--- Record excerpts ---
Start of Block
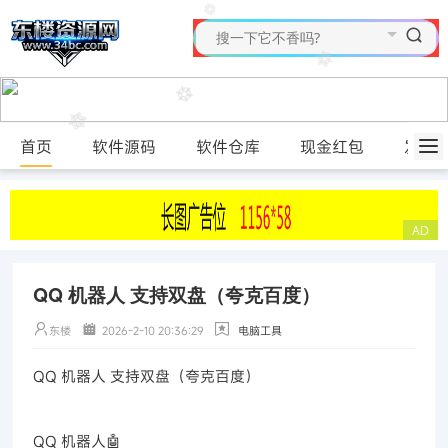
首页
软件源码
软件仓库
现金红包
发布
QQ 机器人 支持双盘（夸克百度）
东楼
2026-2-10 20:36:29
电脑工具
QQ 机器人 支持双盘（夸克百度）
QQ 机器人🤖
End of Block
Start of Block
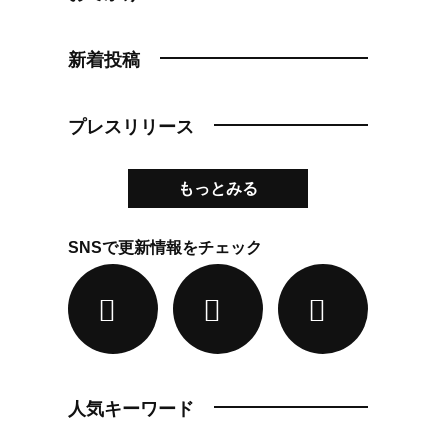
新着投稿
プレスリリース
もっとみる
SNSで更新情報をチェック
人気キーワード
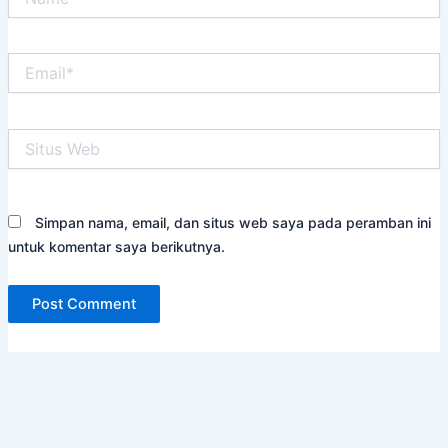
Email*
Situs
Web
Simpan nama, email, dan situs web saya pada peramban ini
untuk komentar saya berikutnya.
End of Block
Start of Block
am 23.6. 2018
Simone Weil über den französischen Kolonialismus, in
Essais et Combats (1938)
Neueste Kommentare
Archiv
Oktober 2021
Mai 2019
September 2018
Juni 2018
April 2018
End of Block
--- Task prompt ---
Count the lines in the data above that contain the word "saya". Reply with the number alone.

--- Exercise answer ---
2